Implementation Considerations
- Agentic Orchestration: Modular, asynchronous execution with version tracking and bounded fix attempts ensures robustness and reproducibility.
- Profiler Integration: Hardware profiler feedback is parsed and summarized for the Optimizer Agent, enabling targeted code restructuring (memory layout, loop ordering, execution policies).
- Functionality Testing: Kernel-specific output comparison is automated, but generalization to larger applications requires dynamic test generation.
- LLM Selection: Proprietary models currently outperform open-source alternatives in reliability and optimization efficacy. Model size and training data diversity are likely contributing factors.
Implications and Future Directions
The demonstrated workflow establishes agentic AI as a viable paradigm for autonomous code modernization in HPC. The ability to translate and optimize legacy Fortran kernels into portable Kokkos C++ programs with minimal human intervention has significant implications:
- Practical Impact: Reduces expertise, time, and cost barriers for scientific code modernization, accelerating adaptation to evolving supercomputing architectures.
- Theoretical Advancement: Validates the efficacy of structured, multi-agent LLM workflows for domain-specific reasoning and tool-driven automation.

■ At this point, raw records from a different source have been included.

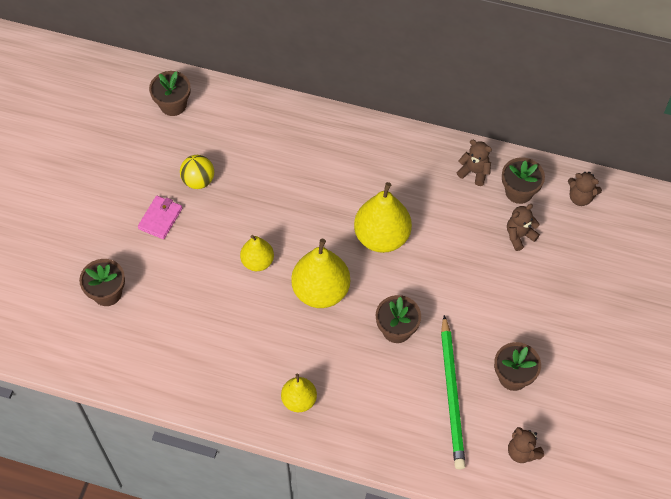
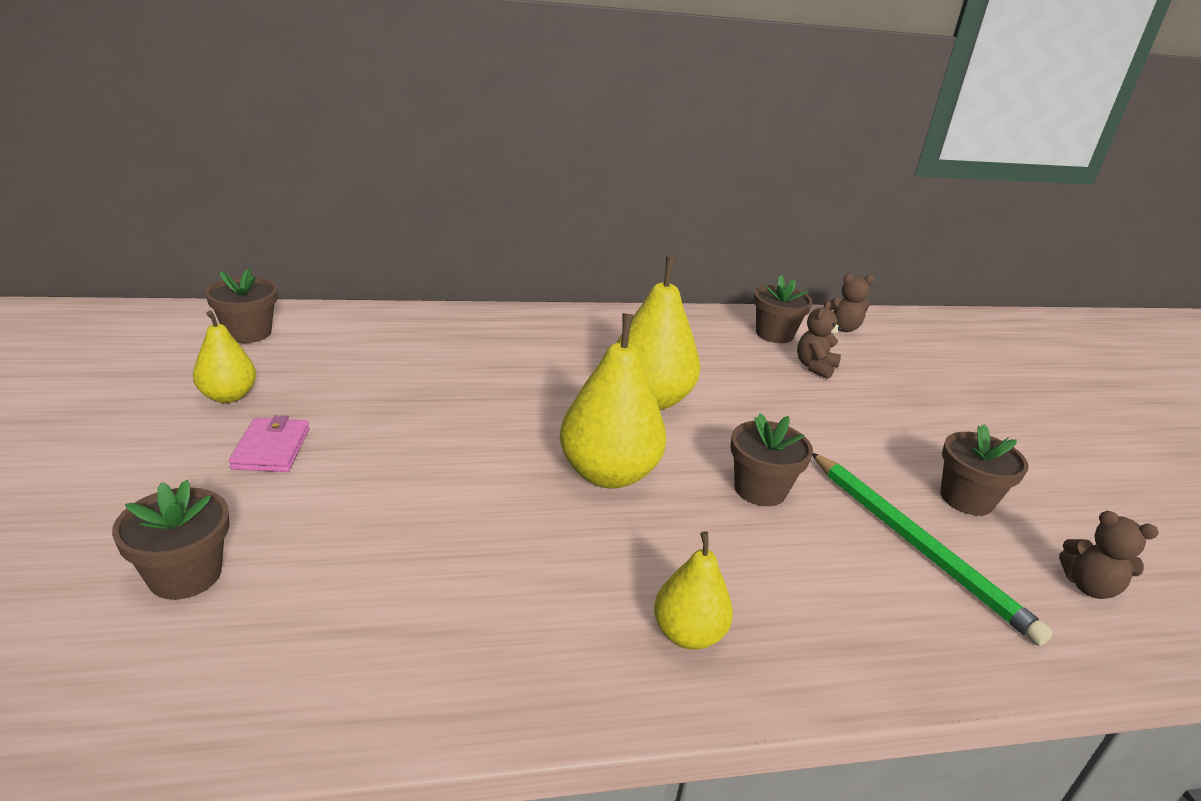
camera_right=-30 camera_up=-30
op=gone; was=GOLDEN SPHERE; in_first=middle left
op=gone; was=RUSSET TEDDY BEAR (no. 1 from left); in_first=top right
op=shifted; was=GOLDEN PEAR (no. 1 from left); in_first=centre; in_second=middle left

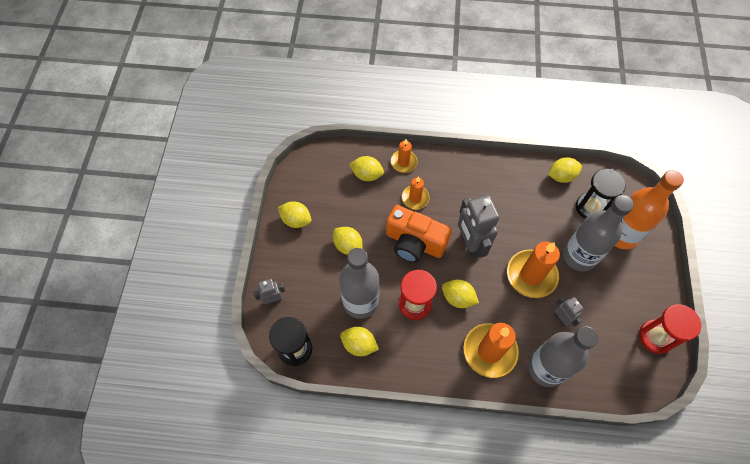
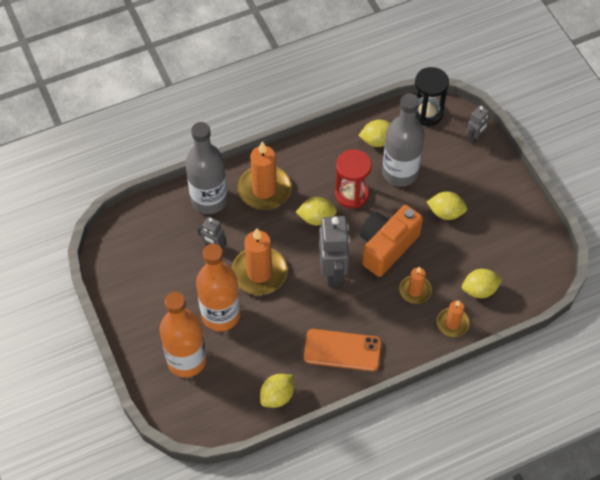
camera_right=150 camera_up=-5
op=gone; was=GOLDEN TOY LEMON (no. 1 from left); in_first=centre
op=gone; was=JET-BLACK SANDGLASS (no. 2 from left); in_first=middle right
op=gone; was=CRIMSON SANDGLASS (no. 2 from left); in_first=bottom right
op=new; now=ORANGE SMARTPHONE; in_second=bottom centre
op=repainted; was=ASH-GREY DRINK BOTTLE (no. 3 from left); now=ORANGE DRINK BOTTLE (no. 2 from left); in_first=middle right; in_second=centre
op=rotated; was=ORANGE PHOTO CAMERA; in_first=centre; in_second=centre; clockwise=-45
op=rotated; was=ASH-GREY ROBOT (no. 2 from left); in_first=centre; in_second=centre; clockwise=45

- Open Challenges: Generalizing functionality testing, enhancing memory-bound kernel optimization, and exploring heterogeneous agent assignments (specialized LLMs per agent role) are promising avenues for future research.
Conclusion
The agentic AI workflow presented in this paper autonomously modernizes legacy Fortran kernels into high-performance, portable Kokkos C++ programs. Proprietary LLMs reliably execute the full pipeline, achieving substantial fractions of peak hardware performance for compute-bound kernels and outperforming Fortran baselines. The approach is both computationally and economically practical, requiring only a few hours and minimal cost per kernel. Open-source LLMs remain less capable, indicating a need for further development. Future work should focus on generalizing functionality testing, refining optimization strategies, and leveraging heterogeneous LLMs to further enhance workflow effectiveness and scalability.